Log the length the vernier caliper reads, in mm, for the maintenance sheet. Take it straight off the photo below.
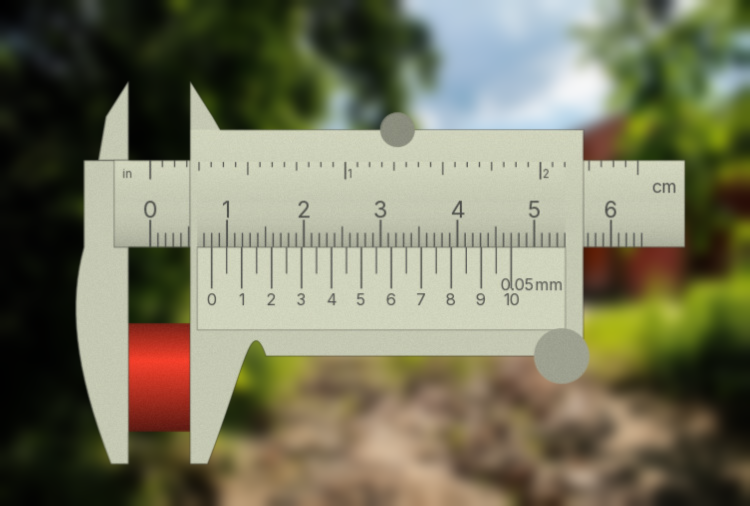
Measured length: 8.0 mm
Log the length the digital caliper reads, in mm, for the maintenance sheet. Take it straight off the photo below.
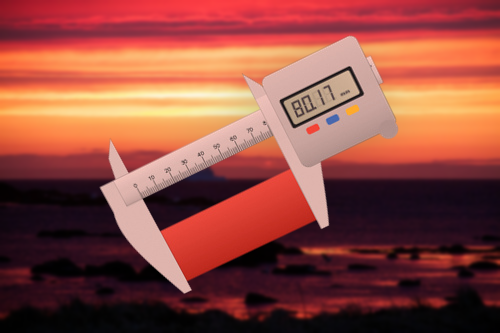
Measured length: 80.17 mm
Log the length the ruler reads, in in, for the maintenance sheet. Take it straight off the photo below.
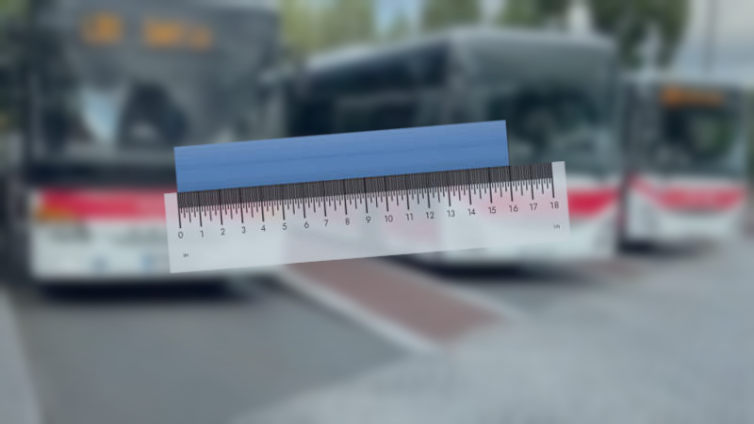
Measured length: 16 in
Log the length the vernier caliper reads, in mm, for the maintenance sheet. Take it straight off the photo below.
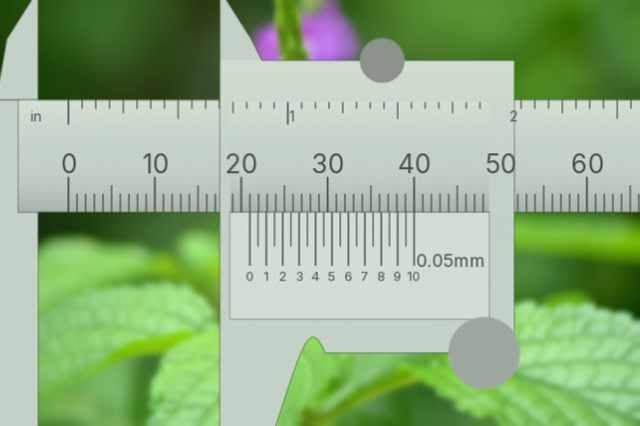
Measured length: 21.0 mm
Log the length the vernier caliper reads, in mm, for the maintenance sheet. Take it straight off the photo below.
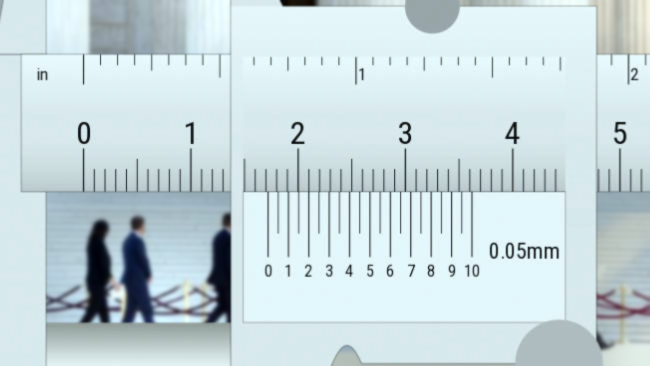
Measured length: 17.2 mm
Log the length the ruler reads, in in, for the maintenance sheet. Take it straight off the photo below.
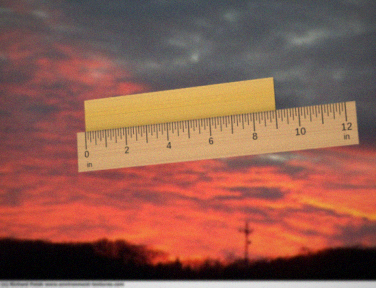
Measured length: 9 in
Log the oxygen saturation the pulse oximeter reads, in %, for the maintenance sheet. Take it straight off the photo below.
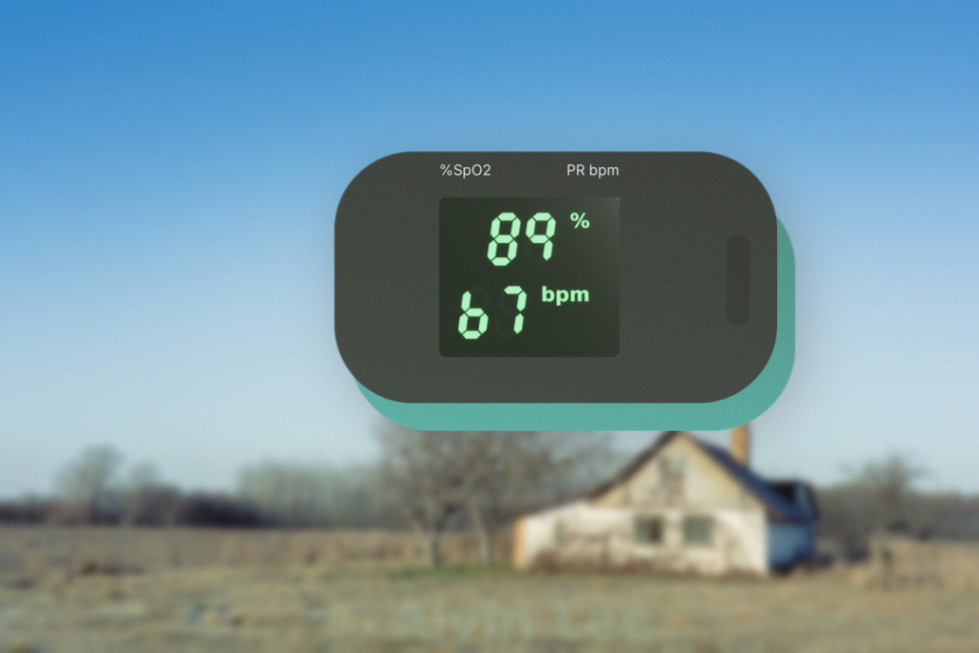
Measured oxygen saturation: 89 %
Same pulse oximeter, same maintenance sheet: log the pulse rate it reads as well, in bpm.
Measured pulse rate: 67 bpm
————
Render every line above as a JSON list of strings, one string per line, with blank lines and the pictures left out.

[
  "Log the length the vernier caliper reads, in mm, for the maintenance sheet. Take it straight off the photo below.",
  "Measured length: 8.0 mm",
  "Log the length the digital caliper reads, in mm, for the maintenance sheet. Take it straight off the photo below.",
  "Measured length: 80.17 mm",
  "Log the length the ruler reads, in in, for the maintenance sheet. Take it straight off the photo below.",
  "Measured length: 16 in",
  "Log the length the vernier caliper reads, in mm, for the maintenance sheet. Take it straight off the photo below.",
  "Measured length: 21.0 mm",
  "Log the length the vernier caliper reads, in mm, for the maintenance sheet. Take it straight off the photo below.",
  "Measured length: 17.2 mm",
  "Log the length the ruler reads, in in, for the maintenance sheet. Take it straight off the photo below.",
  "Measured length: 9 in",
  "Log the oxygen saturation the pulse oximeter reads, in %, for the maintenance sheet. Take it straight off the photo below.",
  "Measured oxygen saturation: 89 %",
  "Same pulse oximeter, same maintenance sheet: log the pulse rate it reads as well, in bpm.",
  "Measured pulse rate: 67 bpm"
]